_Instruções de trabalho_:
1 - Edite a listagem desde a primeira linha até à linha que contém "10: (388, 433)", ambas incluídas, trocando "zero-indexed" por "0-indexed" e mantendo o resto igual.
2 - Retome o texto sobre a guerra dos computadores e a segurança nuclear a partir do ponto em que termina.

GUERRA DOS COMPUTADORES PODE VIR A SER UMA REALIDADE

Se o farmacêutico americano John Pamberto, que em 1886 confundiu os ingredientes de um remédio para o estômago e criou deste modo a coca-cola, merece um monumento pelo seu genial erro, em consequência das falhas que podem ocorrer nos sistemas de computadores usados no comando dos modernos armamentos estratégicos poderá deixar de haver quem possa erigir monumentos e material para tal.

Este problema reveste-se de grande actualidade tendo em conta que o diálogo entre Moscovo e Washington no domínio da segurança nuclear decorre de novo de forma muito polémica. Em resposta à decisão dos americanos de iniciar a produção de cargas nucleares de pequena potência, facto que na realidade significa o regresso ao possível emprego de armas nucleares tácticas, o coronel-general Yuri Baluevski, primeiro vice-chefe do Estado-Maior General das Forças Armadas da Rússia, declarou aos jornalistas que a Rússia corrigirá o desenvolvimento das suas forças estratégicas em função dos respectivos planos dos Estados Unidos.

"As armas nucleares, que anteriormente só eram consideradas como instrumento político de dissuasão, tornam-se hoje armas de campo de combate" - resume Yuri Baluevski.

"A verdade é que por enquanto ainda não se tornaram, pois não existe o próprio "campo de combate", mas a tendência é perigosa. Especialmente se levarmos em consideração o facto de que a maior parte dos armamentos nucleares de ambos os países se encontra historicamente em regime de elevada prevenção militar, de acordo com a concepção de golpe de resposta. Hoje, tal como ontem, os mísseis russos e americanos de baseamento terrestre podem ser disparados apenas alguns minutos depois de receberem o respectivo comando e os mísseis balísticos dos submarinos 15 minutos depois.

_Material_:
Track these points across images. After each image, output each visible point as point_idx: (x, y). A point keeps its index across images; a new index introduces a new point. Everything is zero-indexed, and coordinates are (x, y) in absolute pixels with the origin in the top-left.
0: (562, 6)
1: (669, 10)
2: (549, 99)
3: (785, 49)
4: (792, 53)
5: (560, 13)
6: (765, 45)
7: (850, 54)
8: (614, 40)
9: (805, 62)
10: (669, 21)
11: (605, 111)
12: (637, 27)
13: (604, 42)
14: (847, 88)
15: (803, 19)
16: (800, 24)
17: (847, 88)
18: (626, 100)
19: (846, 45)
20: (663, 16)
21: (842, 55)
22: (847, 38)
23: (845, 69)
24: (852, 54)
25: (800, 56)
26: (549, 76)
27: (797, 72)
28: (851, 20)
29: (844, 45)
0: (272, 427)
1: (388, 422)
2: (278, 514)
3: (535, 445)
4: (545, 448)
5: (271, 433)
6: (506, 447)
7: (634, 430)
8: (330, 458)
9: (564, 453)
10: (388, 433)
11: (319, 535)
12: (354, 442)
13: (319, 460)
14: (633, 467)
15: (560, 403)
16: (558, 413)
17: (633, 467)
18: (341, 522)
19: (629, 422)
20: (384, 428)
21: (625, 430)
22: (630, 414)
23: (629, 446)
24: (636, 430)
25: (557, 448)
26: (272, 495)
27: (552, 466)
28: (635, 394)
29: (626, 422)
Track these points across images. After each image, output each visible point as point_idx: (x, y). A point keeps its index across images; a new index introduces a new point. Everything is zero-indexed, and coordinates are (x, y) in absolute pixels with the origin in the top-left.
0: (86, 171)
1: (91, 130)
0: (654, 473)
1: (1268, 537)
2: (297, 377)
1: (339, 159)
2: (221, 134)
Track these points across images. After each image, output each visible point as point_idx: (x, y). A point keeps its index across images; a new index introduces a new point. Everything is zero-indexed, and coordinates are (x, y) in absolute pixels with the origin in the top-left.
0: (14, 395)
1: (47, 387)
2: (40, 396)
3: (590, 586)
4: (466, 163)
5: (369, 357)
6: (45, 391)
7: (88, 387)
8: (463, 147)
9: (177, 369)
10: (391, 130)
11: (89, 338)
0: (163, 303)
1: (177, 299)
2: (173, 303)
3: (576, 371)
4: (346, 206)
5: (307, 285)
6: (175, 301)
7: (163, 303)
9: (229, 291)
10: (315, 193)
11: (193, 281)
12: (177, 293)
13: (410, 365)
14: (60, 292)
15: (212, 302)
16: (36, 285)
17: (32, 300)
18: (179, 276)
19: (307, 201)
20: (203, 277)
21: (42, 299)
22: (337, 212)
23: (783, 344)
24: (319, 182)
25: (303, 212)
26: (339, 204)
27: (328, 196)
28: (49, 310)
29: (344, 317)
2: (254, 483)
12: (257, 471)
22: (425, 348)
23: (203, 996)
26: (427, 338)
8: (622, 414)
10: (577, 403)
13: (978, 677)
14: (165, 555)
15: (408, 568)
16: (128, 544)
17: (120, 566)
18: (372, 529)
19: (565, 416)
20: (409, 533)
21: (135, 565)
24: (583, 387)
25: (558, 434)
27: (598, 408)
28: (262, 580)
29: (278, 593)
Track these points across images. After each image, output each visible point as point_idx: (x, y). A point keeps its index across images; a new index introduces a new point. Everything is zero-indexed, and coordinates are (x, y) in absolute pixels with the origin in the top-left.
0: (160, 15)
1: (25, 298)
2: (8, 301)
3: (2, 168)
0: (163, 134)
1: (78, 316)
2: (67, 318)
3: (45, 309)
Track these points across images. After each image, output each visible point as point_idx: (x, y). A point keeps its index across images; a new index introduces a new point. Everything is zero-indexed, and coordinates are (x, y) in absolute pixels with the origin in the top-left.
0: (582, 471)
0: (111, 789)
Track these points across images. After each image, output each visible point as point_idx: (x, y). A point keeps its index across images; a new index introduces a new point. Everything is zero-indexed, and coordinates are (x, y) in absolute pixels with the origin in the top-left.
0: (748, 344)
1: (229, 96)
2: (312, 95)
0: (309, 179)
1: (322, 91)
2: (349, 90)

_Resultados das tarefas_:
1 -
Track these points across images. After each image, output each visible point as point_idx: (x, y). A point keeps its index across images; a new index introduces a new point. Everything is 0-indexed, and coordinates are (x, y) in absolute pixels with the origin in the top-left.
0: (562, 6)
1: (669, 10)
2: (549, 99)
3: (785, 49)
4: (792, 53)
5: (560, 13)
6: (765, 45)
7: (850, 54)
8: (614, 40)
9: (805, 62)
10: (669, 21)
11: (605, 111)
12: (637, 27)
13: (604, 42)
14: (847, 88)
15: (803, 19)
16: (800, 24)
17: (847, 88)
18: (626, 100)
19: (846, 45)
20: (663, 16)
21: (842, 55)
22: (847, 38)
23: (845, 69)
24: (852, 54)
25: (800, 56)
26: (549, 76)
27: (797, 72)
28: (851, 20)
29: (844, 45)
0: (272, 427)
1: (388, 422)
2: (278, 514)
3: (535, 445)
4: (545, 448)
5: (271, 433)
6: (506, 447)
7: (634, 430)
8: (330, 458)
9: (564, 453)
10: (388, 433)

2 -
A elevada prevenção militar, em combinação com a concepção do golpe de resposta, numa situação em que são destinados apenas alguns minutos à tomada de decisão e a enorme capacidade de destruição das armas nucleares fizeram com que no mundo surgisse um fenómeno novo, a chamada "guerra nuclear casual".

Porquê um fenómeno novo? Ora, o perigo de lançamento não sancionado de mísseis existiu sempre, desde a colocação da primeira unidade de armas nucleares em estado operacional.

No entanto, o caso é que, primeiro, anteriormente o grau de prontidão destas armas era extremamente baixo em comparação com o actual e, segundo, anteriormente não existia o moderno sistema de alerta sobre um ataque de mísseis (SAAM) que hoje se baseia em complexos sistemas radiotécnicos e infravermelhos, instalados em terra e no espaço, caracterizados por um elevado grau de automatização e grande número de computadores de alta velocidade.

São justamente os computadores e não Gorbachev nem Reagan (como anteriormente) que hoje resolvem tudo. É justamente este sistema que elabora o sinal inicial para a tomada da decisão de desfechar o golpe de resposta. Os peritos advertem que em caso de erro fatal do SAAM não haverá tempo para analisar a situação e pode iniciar-se um conflito nuclear até mesmo contrariamente à vontade da máxima direcção política destes ou daqueles países.

O mais evidente método de evitar as consequências deste erro ou da interpretação incorrecta dos dados do SAAM consiste em baixar mutuamente o grau de prevenção das forças nucleares estratégicas, aumentando deste modo o tempo necessário à tomada de decisão sobre o ataque nuclear.

São conhecidos muitos exemplos quando as falhas no funcionamento do SAAM levaram a que os dirigentes de ambas as potências se alagassem de suor. Neste sentido são especialmente memoráveis os anos 80. Assim, em Junho de 1980, o sistema de indicação do posto do Comando da Aviação Estratégica perto da cidade de Omaja (Estado de Nebrasca) informou que um grande número de mísseis balísticos disparados de submarinos se aproximava do território dos EUA. Foram mandadas descolar todas as tripulações de serviço dos bombardeiros estratégicos B-52, que receberam a ordem de bombardear alvos no território da URSS. Só três minutos depois se tornou claro que o alarma tinha sido falso. No decurso da investigação soube-se que "se tinha queimado" um pequeno circuito integrado do computador do SAAM no valor de 50 cêntimos.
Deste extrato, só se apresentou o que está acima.